» ПРЕДЛОЖЕННЫЙ ТЕКСТ
⟨

Мы-то знаем, что они, эти песни, ни в чем не виноваты. Не говоря уже о Прокофьеве!
Знать-то мы знаем, но… Именно что «но»!
Услышав эти песни в ЭТОМ контексте, я почувствовал себя оскорбленным — на моих глазах обесчестили, насильно заставив работать на себя, нечто для меня важное и, в общем-то, дорогое.
Возражения мне известны. «Это что, впервые, что ли? — скажут мне. — А раньше, что ли, разные гады не размахивали этим репертуаром, как ментовскими дубинками, перед нашим носом? Ты вот прямо только сейчас почувствовал себя оскорбленным? В первый раз, что ли?»
Да нет, конечно! Но всякий раз — первый.
И что теперь? Мы перестанем петь эти прекрасные песни? Мы будем теперь болезненно морщиться, заслышав их где-нибудь? Мы станем тревожно вздрагивать и пугливо озираться по сторонам, услышав по радио звуки прокофьевского балета? Это все, что ли, будет теперь проходить под знаменитой маркой «Поэзия после Освенцима»?
Надеюсь, что нет. Минск лета-осени 2020 года — это все-таки не Освенцим. И кто-то, конечно же, скажет, что и вообще сравнивать одно с другим кощунственно. Да нет, не так уж и кощунственно, если не забывать о том, что освенцимы начинаются с силовых разгонов мирных уличных акций и с прочих способов подавления гражданской и персональной воли к свободе, в том числе и способов медийных, и музыкальных, и литературных, и художественных.
Не следует забывать о том, что никакое искусство не существует само по себе, в отрыве от контекста своего бытования и от того, в чьих оно руках в данный момент находится. Это, разумеется, общее место, но почему-то оно, это общее место, далеко не всегда принимается во внимание.
Существует прекраснодушная убежденность в том, что искусство «врачует души», «смягчает нравы», «учит свободе» и еще чего-то такое в этом духе.
Это и так, и не так. Одно и то же искусство может что-нибудь там «врачевать» и «смягчать», а может с не меньшим эффектом быть использовано в нескрываемо репрессивных целях.
Искусством и, в особенности, литературой, и в особенности классической можно, например, мучить детей, дубася по их неокрепшим головам толстенной пыльной книгой под названием «школьная программа». И что кому за дело до того, что в казематах этой «программы» томятся и Пушкин, и Гоголь, и Толстой, и Чехов. Это не они сами, это злобные охранники насильно заставили их терзать нас «вольнолюбивой лирикой», «галереей образов помещиков» и «лучами света в темном царстве».

⟩

» ФРАГМЕНТЫ НАБОРА ДАННЫХ
⟨

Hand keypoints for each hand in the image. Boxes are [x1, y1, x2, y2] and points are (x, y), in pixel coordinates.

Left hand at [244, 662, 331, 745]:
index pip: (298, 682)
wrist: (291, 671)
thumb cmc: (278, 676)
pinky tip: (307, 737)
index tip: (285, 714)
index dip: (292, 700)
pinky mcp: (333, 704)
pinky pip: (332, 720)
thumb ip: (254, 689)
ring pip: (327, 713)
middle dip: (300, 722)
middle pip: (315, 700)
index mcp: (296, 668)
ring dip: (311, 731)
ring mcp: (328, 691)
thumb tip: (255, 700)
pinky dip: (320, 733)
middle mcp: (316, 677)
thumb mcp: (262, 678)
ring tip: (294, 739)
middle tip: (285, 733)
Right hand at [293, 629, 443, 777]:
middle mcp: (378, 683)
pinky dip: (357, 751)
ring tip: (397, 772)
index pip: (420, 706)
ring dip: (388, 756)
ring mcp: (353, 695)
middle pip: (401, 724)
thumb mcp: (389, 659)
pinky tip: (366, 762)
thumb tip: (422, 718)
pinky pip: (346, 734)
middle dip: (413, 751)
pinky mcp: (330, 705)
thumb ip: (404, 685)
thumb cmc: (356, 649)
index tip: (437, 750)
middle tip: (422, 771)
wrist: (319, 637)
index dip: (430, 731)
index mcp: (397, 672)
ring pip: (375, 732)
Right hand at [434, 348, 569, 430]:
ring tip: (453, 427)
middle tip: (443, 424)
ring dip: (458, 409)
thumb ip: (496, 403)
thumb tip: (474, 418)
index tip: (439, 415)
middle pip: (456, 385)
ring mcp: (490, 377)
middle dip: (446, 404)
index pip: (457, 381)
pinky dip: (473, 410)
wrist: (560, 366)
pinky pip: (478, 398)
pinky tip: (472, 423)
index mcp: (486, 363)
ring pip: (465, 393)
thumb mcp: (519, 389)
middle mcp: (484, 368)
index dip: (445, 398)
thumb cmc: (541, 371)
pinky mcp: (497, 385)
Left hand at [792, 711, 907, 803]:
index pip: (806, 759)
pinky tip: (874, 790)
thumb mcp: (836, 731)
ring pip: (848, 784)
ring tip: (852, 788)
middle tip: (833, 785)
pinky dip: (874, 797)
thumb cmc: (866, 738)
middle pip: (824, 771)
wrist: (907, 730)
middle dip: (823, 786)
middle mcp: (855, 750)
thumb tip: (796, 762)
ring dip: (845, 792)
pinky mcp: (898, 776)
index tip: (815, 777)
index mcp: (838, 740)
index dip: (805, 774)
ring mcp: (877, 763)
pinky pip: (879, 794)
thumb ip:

⟩

» ЗАДАНИЕ 1
Какой город и какой период автор предложенного текста сопоставляет с Освенцимом?
» ЗАДАНИЕ 2
Дословно воспроизведите часть предложенного текста: начните с места, где стоят слова «Не следует забывать», и остановитесь после слов «в этом духе.».
» ЗАДАНИЕ 3
Укажите, соответствуют ли предложенному тексту утверждения: (a) искусство, по мнению автора, существует само по себе, вне контекста; (b) среди классиков, томящихся в «казематах» школьной программы, назван Чехов; (c) сравнение Минска с Освенцимом автор считает не таким уж кощунственным. На каждое ответьте «да» или «нет» и приведите точную цитату, которая это решает.
Строки никак не связаны с предложенным текстом.

» ОЖИДАЕМЫЙ ОТВЕТ 1
Минск лета-осени 2020 года.

» ОЖИДАЕМЫЙ ОТВЕТ 2
Не следует забывать о том, что никакое искусство не существует само по себе, в отрыве от контекста своего бытования и от того, в чьих оно руках в данный момент находится. Это, разумеется, общее место, но почему-то оно, это общее место, далеко не всегда принимается во внимание.
Существует прекраснодушная убежденность в том, что искусство «врачует души», «смягчает нравы», «учит свободе» и еще чего-то такое в этом духе.

» ОЖИДАЕМЫЙ ОТВЕТ 3
(a) Нет: «никакое искусство не существует само по себе, в отрыве от контекста своего бытования».
(b) Да: «томятся и Пушкин, и Гоголь, и Толстой, и Чехов».
(c) Да: «Да нет, не так уж и кощунственно».